**Task to carry out**
Filter the listing below, keeping only the lines that contain the string "approximately".

**Source records**
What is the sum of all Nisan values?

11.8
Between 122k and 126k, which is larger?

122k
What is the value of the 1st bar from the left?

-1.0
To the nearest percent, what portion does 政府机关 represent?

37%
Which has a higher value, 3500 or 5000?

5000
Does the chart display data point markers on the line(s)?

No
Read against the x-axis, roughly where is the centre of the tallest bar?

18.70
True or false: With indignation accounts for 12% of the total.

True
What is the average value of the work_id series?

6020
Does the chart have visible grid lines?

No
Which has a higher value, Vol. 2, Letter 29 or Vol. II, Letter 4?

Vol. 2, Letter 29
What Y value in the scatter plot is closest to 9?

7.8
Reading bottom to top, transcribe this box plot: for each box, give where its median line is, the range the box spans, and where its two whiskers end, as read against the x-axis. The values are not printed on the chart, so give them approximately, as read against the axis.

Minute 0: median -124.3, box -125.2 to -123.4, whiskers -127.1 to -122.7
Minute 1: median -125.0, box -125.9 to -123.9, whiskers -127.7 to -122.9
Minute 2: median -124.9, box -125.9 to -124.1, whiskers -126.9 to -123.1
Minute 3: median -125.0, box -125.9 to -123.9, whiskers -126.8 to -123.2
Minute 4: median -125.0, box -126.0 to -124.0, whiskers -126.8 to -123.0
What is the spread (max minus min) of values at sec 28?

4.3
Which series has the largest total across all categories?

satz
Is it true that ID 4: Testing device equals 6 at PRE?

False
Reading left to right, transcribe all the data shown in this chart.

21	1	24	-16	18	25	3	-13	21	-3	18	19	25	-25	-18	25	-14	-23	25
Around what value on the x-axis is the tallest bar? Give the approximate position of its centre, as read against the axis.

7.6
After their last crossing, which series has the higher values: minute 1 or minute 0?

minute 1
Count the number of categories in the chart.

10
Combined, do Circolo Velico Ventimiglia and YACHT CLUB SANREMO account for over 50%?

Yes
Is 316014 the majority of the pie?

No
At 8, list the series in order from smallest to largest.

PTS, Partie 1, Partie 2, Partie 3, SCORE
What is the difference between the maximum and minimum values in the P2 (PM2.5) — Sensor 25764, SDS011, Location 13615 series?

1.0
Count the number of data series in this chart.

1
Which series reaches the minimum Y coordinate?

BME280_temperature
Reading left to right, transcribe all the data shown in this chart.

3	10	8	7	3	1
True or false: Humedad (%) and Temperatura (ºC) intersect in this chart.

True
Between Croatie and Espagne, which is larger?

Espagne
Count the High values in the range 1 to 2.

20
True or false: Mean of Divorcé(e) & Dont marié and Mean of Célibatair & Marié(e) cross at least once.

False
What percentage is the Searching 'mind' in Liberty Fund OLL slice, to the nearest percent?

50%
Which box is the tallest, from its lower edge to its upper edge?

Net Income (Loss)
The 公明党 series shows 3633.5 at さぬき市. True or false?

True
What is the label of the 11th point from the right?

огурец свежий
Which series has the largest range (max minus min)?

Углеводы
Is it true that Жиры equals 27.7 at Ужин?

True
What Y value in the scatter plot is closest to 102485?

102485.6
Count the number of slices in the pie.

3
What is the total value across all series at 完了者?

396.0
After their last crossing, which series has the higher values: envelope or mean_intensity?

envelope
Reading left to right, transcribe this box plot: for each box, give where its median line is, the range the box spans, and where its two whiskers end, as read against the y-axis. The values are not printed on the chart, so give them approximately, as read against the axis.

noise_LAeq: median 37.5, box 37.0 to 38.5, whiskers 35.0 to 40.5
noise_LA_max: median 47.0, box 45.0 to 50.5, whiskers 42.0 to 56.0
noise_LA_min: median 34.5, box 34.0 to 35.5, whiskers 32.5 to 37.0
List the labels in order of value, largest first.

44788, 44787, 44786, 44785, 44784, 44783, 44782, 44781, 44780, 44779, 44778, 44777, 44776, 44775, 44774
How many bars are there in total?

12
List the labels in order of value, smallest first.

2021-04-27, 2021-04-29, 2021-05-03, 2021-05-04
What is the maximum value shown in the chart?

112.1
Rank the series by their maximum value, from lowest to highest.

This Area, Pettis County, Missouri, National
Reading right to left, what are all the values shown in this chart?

**Response for this exercise**
Reading bottom to top, transcribe this box plot: for each box, give where its median line is, the range the box spans, and where its two whiskers end, as read against the x-axis. The values are not printed on the chart, so give them approximately, as read against the axis.
Reading left to right, transcribe this box plot: for each box, give where its median line is, the range the box spans, and where its two whiskers end, as read against the y-axis. The values are not printed on the chart, so give them approximately, as read against the axis.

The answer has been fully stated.